(Yes, this post has nothing to do with Jews -- but I am allowed one such post a year, am I not?)
First, I would like to apologize for the lack of updating of this blog for a while, for personal reasons. I hope to get better soon at it.
Second, I am the 3500+ player in question. Well, not really. My rating is, let us say, significantly below 2000. But, if all the chess books I have had fulfilled their promise -- "will raise your rating by 50 / 100 / 200 points" -- then, put together, they should have made me at least a 3500, if not a 5000, player. It is a mystery to me as to why this is not the case.
There really ought to be a law about books that promise such rating increase. It almost never happens. But what is more, it completely misses the point. Suppose there was some simple trick -- say, a sure-fire way to make sure you never ever hang a piece or a pawn -- that made it possible for you to beat all mediocre players, and thus make you by default a "master" player. Would this make you a good player? Certainly not! You would win a lot of rating points, sure -- by waiting for your mediocre opponents to blunder. But you would not really know chess any better.
It is simply absurd that amateur players are so concerned about their meaningless rating. What difference did it ever make for an amateur to be rated, say, 1400 instead of 1800? I challenge anybody to give me one instance where it made any difference, apart for one's ego.

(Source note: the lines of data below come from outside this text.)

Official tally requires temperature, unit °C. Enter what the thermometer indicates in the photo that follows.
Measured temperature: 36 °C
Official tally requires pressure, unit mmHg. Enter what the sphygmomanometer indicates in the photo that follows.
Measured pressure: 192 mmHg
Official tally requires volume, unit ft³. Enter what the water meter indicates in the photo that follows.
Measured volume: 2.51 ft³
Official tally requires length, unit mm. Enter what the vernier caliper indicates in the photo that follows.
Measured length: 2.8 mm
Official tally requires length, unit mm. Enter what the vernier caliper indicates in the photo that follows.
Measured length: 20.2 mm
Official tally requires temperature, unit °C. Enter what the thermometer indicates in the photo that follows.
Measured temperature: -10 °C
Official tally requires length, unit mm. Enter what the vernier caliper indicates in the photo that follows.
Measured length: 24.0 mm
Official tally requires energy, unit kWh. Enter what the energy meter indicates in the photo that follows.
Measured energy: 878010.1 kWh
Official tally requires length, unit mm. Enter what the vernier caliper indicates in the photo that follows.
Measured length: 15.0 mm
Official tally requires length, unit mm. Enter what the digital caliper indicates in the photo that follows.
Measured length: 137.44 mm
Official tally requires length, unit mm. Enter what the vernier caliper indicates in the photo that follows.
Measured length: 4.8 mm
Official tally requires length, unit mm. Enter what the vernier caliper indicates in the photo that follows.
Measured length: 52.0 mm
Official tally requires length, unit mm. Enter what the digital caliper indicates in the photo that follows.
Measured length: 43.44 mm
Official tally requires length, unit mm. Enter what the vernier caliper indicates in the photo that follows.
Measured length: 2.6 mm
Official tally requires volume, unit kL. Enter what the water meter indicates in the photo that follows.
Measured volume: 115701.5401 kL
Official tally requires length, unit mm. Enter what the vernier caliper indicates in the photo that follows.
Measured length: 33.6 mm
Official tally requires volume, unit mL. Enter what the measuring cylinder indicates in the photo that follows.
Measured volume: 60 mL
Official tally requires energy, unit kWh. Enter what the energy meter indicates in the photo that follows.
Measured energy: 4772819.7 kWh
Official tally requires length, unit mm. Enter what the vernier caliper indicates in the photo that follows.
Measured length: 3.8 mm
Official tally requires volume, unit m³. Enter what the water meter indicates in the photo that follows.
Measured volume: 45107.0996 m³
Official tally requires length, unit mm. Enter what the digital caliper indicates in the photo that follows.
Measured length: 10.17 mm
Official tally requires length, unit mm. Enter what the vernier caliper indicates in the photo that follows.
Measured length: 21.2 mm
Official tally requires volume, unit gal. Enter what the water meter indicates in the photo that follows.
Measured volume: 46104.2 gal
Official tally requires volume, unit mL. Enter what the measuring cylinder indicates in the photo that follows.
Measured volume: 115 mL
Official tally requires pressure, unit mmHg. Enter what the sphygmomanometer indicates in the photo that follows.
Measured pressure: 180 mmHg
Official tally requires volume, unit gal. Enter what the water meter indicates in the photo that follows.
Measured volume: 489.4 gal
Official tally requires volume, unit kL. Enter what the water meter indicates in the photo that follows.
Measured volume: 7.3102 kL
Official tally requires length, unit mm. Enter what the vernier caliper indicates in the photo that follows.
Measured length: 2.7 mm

If it were up to me, I would simply cancel the rating system for anybody below FM strength. The advantage -- easier to fit people with similar skill -- seems to me to be far outweighed by the disadvantages, namely, that most amateurs consider actually playing the game to be a bother, a necessary distraction on the way towards the REAL goal, raising one's rating from 1625 to 1677.
Is this not absurd? Would it not be much better if amateur players simply played the game -- and get a lot stronger -- than "protect" their (meaningless) rating? What's more, rating stops improvement. Instead of players trying to learn, say, new openings, or trying to play in ways they are weak in so as to eliminate their weaknesses (say, positional players deliberately going for tactical complications and vise versa), they prefer to settle for the same-old, same-old, so as not to risk losing games and "hurt their rating" -- damning them to never, ever improve significantly... not to mention, never actually enjoying the richness of the game.
After all, the vast majority of us will never play as well as the top players. But surely the whole point is to sample the richness of the game of chess -- even if we risk losing? It is one thing if, say, Bobby Fischer has a "secret weapon" in the Sicialin Najdorf to unleash against other top GMs, or for Petrosian to prefer a prophylactic, positional style. We say they played like that because they could play any sort of position very well, only they preferred specific styles when possible. It is something completely different than for an amateur to be deathly afraid to play the Sicilian (for example) because he simply had no idea about tactics, and thus is afraid to lose rating points!
This is not a player who has a "positional style" -- this is a player who doesn't know how to play chess, period. Had he learned to play tactically, as well, and then found out that he prefers positional play, even on a lower lever than the top players (of course), that is one thing. But saying your style is "positional" because you don't know tactics, or to claim your style is "aggressive" because you do not know the simplest rook endings and therefore must do or die with sacrificial attacks, is meaningless. It's fooling yourself -- because you are afraid to lose games when you try to improve. And why do you fear to lose games? Because, oh heaven, you might lose rating points.
My new year's wish? Elimination of the rating system for all but the world's top 1%, or 0.1%.